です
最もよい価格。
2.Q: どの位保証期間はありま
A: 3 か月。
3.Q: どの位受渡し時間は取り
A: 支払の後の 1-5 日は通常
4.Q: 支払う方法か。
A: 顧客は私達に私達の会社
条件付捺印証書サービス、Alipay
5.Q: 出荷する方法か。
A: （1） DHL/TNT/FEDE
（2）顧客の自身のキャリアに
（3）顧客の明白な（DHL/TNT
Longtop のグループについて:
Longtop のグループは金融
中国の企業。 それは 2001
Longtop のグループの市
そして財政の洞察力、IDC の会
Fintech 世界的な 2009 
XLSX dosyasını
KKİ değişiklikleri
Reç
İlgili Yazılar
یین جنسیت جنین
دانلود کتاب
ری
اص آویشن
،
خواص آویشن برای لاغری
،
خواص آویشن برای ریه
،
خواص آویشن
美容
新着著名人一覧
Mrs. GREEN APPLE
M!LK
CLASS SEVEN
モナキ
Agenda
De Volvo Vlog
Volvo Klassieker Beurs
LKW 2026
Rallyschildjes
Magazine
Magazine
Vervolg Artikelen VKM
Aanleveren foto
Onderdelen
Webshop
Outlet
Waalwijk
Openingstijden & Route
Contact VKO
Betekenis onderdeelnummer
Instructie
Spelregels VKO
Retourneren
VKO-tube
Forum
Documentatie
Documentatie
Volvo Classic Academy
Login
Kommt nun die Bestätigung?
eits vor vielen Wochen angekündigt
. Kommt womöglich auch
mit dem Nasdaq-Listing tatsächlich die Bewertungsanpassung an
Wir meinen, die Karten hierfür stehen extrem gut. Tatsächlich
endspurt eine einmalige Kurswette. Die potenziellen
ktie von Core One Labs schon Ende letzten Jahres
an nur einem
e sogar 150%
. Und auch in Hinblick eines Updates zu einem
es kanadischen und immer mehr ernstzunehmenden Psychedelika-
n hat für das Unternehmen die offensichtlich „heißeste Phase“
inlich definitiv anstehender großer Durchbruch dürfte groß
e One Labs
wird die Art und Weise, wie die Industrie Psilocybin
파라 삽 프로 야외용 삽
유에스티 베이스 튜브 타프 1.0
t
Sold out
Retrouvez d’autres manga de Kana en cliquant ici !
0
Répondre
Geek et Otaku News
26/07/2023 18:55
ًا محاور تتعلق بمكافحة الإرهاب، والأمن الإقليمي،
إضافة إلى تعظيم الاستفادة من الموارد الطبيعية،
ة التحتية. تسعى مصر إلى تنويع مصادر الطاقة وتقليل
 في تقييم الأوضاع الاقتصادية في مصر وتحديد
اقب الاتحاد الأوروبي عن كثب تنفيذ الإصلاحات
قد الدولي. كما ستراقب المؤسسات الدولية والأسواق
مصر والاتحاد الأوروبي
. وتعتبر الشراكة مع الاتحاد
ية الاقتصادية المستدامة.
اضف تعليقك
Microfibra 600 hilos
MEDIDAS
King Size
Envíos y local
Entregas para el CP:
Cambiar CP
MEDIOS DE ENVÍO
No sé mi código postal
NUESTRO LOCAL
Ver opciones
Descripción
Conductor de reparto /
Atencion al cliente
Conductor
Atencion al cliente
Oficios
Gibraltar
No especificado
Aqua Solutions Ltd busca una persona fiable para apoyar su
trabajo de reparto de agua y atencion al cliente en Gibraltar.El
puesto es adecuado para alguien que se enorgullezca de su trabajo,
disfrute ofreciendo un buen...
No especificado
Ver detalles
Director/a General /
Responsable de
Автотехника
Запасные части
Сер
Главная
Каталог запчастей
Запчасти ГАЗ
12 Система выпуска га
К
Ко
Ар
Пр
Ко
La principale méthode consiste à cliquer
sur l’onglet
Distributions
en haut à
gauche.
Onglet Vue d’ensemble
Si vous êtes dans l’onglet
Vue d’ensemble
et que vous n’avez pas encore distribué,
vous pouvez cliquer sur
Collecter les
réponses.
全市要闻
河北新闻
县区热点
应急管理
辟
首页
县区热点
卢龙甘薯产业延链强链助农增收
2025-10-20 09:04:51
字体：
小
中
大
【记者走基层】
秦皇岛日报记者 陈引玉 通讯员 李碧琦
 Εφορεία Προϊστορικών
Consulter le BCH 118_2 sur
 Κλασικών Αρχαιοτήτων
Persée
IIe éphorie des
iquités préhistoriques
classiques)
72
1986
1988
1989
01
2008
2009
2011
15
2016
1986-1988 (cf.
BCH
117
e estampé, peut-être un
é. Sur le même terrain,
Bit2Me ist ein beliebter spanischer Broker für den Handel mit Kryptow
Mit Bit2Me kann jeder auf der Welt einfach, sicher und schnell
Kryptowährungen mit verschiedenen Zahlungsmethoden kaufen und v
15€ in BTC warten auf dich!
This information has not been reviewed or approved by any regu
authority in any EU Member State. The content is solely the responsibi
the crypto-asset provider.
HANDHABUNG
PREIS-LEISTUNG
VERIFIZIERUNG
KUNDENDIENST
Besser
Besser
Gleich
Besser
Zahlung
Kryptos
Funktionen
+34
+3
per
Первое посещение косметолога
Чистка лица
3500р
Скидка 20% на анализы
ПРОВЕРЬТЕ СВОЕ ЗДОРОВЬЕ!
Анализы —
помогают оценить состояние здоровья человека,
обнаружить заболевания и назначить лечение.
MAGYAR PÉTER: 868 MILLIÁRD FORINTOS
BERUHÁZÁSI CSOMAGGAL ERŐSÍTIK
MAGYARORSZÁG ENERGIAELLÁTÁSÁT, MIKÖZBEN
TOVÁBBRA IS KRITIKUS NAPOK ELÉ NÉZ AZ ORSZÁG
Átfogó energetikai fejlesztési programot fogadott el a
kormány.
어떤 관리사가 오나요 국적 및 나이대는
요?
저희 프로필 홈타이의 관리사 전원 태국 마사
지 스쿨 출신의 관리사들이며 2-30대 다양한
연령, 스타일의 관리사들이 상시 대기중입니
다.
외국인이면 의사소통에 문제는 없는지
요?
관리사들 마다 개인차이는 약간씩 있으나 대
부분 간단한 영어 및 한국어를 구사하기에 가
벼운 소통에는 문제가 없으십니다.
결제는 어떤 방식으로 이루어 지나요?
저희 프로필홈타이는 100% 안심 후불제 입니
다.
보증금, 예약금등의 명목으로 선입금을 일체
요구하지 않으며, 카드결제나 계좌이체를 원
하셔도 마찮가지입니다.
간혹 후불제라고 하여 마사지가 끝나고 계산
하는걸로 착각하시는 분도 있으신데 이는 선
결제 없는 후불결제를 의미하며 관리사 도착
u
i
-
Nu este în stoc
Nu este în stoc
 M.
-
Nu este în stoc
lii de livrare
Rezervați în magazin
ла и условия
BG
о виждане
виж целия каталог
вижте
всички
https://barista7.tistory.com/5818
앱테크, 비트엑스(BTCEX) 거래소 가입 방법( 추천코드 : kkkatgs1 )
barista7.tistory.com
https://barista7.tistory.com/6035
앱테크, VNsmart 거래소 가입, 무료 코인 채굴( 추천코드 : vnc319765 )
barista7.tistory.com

= Job =
Restate word for word the entries above, starting at the line with "유에스티 베이스 튜브 타프 1.0" and ending at the line with "trabajo de reparto", inclusive, and no others.

= Result below =
유에스티 베이스 튜브 타프 1.0
t
Sold out
Retrouvez d’autres manga de Kana en cliquant ici !
0
Répondre
Geek et Otaku News
26/07/2023 18:55
ًا محاور تتعلق بمكافحة الإرهاب، والأمن الإقليمي،
إضافة إلى تعظيم الاستفادة من الموارد الطبيعية،
ة التحتية. تسعى مصر إلى تنويع مصادر الطاقة وتقليل
 في تقييم الأوضاع الاقتصادية في مصر وتحديد
اقب الاتحاد الأوروبي عن كثب تنفيذ الإصلاحات
قد الدولي. كما ستراقب المؤسسات الدولية والأسواق
مصر والاتحاد الأوروبي
. وتعتبر الشراكة مع الاتحاد
ية الاقتصادية المستدامة.
اضف تعليقك
Microfibra 600 hilos
MEDIDAS
King Size
Envíos y local
Entregas para el CP:
Cambiar CP
MEDIOS DE ENVÍO
No sé mi código postal
NUESTRO LOCAL
Ver opciones
Descripción
Conductor de reparto /
Atencion al cliente
Conductor
Atencion al cliente
Oficios
Gibraltar
No especificado
Aqua Solutions Ltd busca una persona fiable para apoyar su
trabajo de reparto de agua y atencion al cliente en Gibraltar.El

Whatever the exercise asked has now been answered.